As painful as it is to read a bad novel, it's arguably more painful to read a good novel that could so easily be great, but doesn't quite get there. Is it a worse fate to be unremarkable in your mediocrity, or remarkable for how close you came to achieving greatness? I'm not sure, but Bel Canto surely belongs to the latter group rather than the former.
To her credit, Patchett has been transparent about trying to ape Tolstoy, and for the most part, she pulls it off. I can't say that she ever stretched my powers of conceptual understanding the way the great Russians do - I don't think anyone would ever call Tolstoy simple - but good Lord, when this novel is at its best, it soars. One standout was Fyodorov's monologue, in particular its conclusion, which made me laugh in delight. And there are many great character tidbits throughout, like Reuben's discovery of his talent for gardening. Even if Patchett isn't Tolstoy, she's a damn good writer.

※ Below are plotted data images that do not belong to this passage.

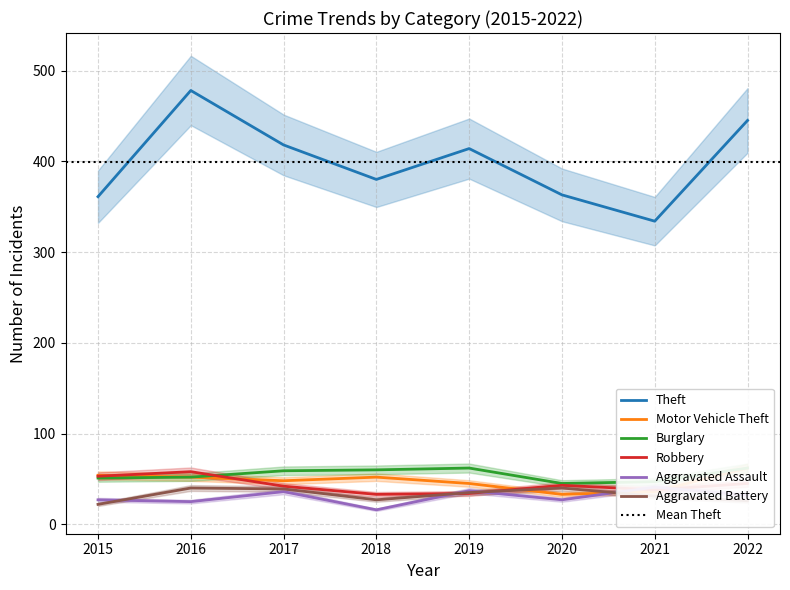

Rank the categories by Aggravated Assault value from lowest to highest.

2018, 2016, 2015, 2020, 2022, 2017, 2019, 2021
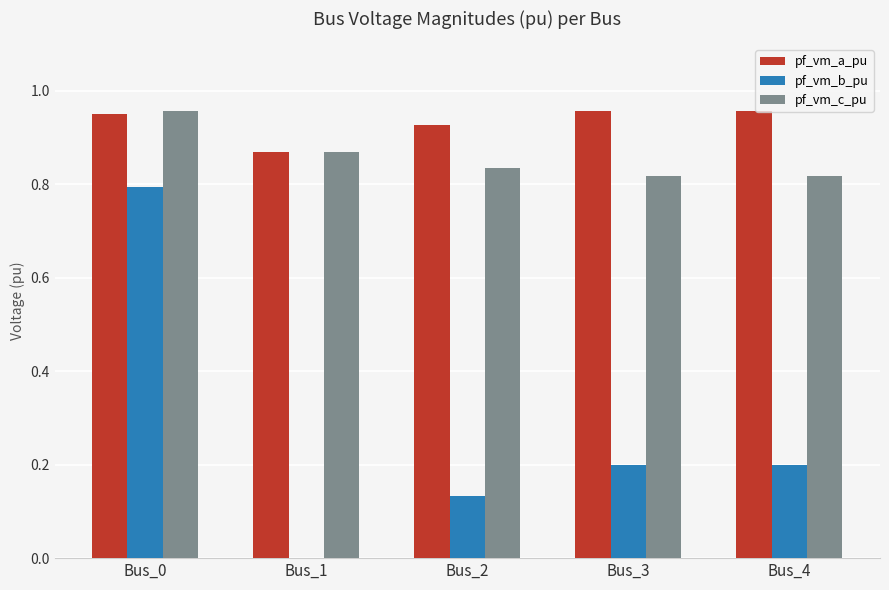

Which series changed the most between Bus_1 and Bus_4?

pf_vm_b_pu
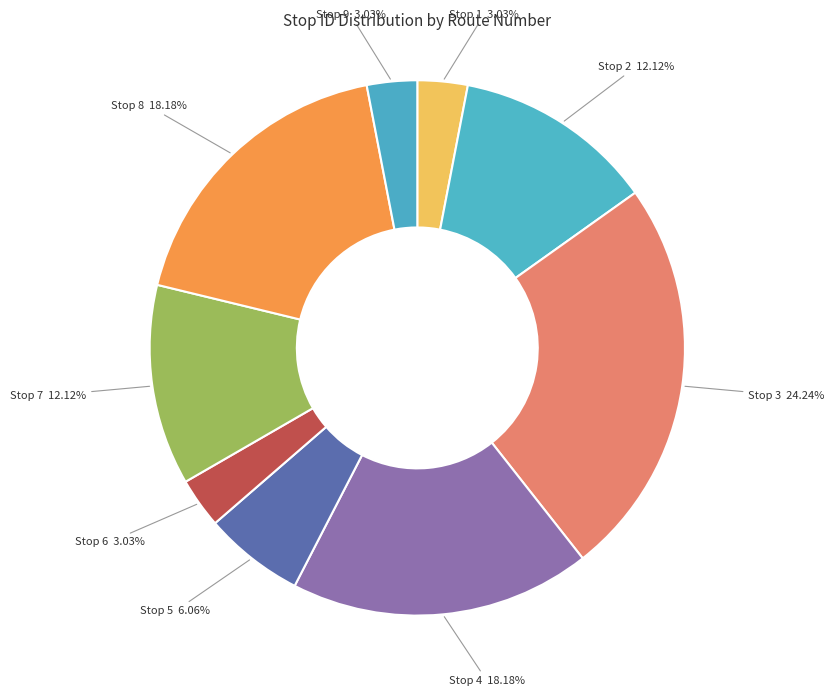

Which slice is the largest?

Stop 3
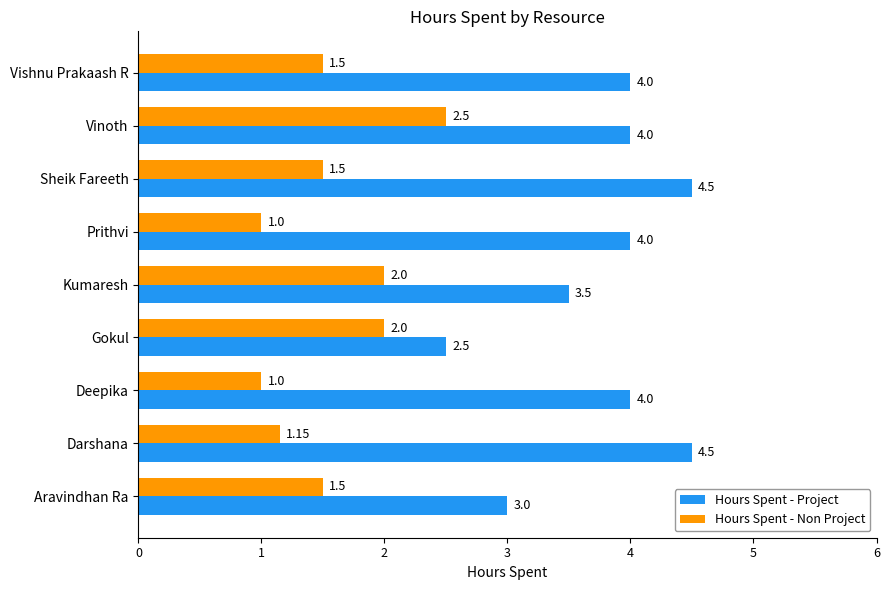

What is the sum of all Hours Spent - Project values?

34.0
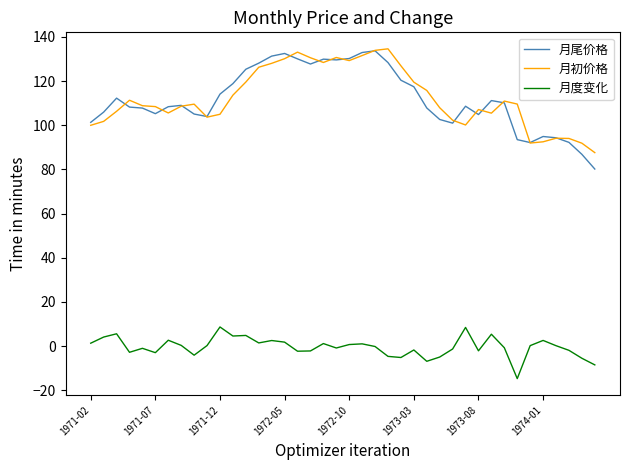

Which series has the largest range (max minus min)?

月尾价格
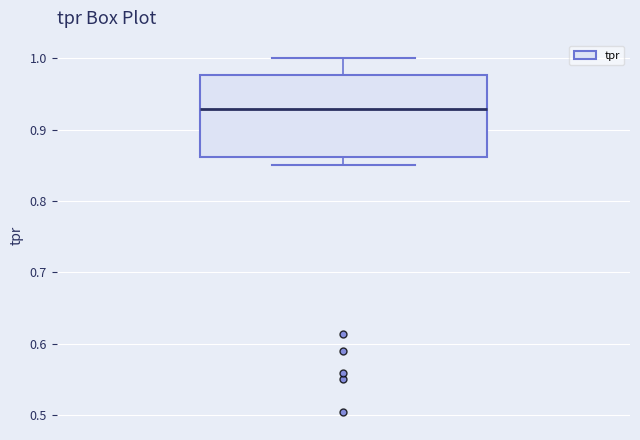

Read this box plot against the y-axis: the position of the median line, the range covered by the box, and the ends of both whiskers. The values are not printed on the chart, so give them approximately, as read against the axis.

median 0.93, box 0.86 to 0.98, whiskers 0.85 to 1.00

Until we come to that pesky epilogue, which takes the novel's somber meditations and ties them off in the kind of bow that would normally go on a NYT bestseller, tourniquetting a bleeding limb so tightly that the limb must be amputated. It's not that the wrap-up is too short, though it is, or too simple, though it is. The conclusion of Bel Canto is far too saccharine for the story that's been told, for the final turn that story takes. (Spoiler spoiler spoiler ahead.) Even a single line acknowledging that Gen and Roxane had not married for love, but are looking for their lost loves in one another, would have been enough to elevate this novel to greatness. I actually thought that was where it was headed, with Thibault's presence as an observer who could have accurately judged their love. But no! It's some shit about trauma bonding!
That, ultimately, is this novel's failing: it is afraid to take the final, courageous leap into the unknown, into danger, that would make it a masterpiece. Someone once told me that the great Russians would construct their novel with a sort of thematic screw in the middle, a great question around which lesser questions wound. I've certainly found that true of novels like and . , however, never made me think that hard. It occasionally digs into an interesting question - like whether ownership of art belongs to the artist or the observer - and then pulls away, choosing instead a lesser question - like what art does for our lives. (Also, strangely, it hardly touches on the sociopolitical conflict at its center. Rather cowardly, in my opinion.)
Yet, despite this novel's great failure, I can't help but respect it, for it succeeds in so many other ways. Sad to say, but I doubt many modern authors even aspire to classical greatness the way Patchett does. Even if she doesn't get there, I admire her attempt. Every great artist started off unsuccessfully imitating another great artist, after all. Maybe one day she'll get there. And if she does, I hope she rewrites that gosh darn epilogue.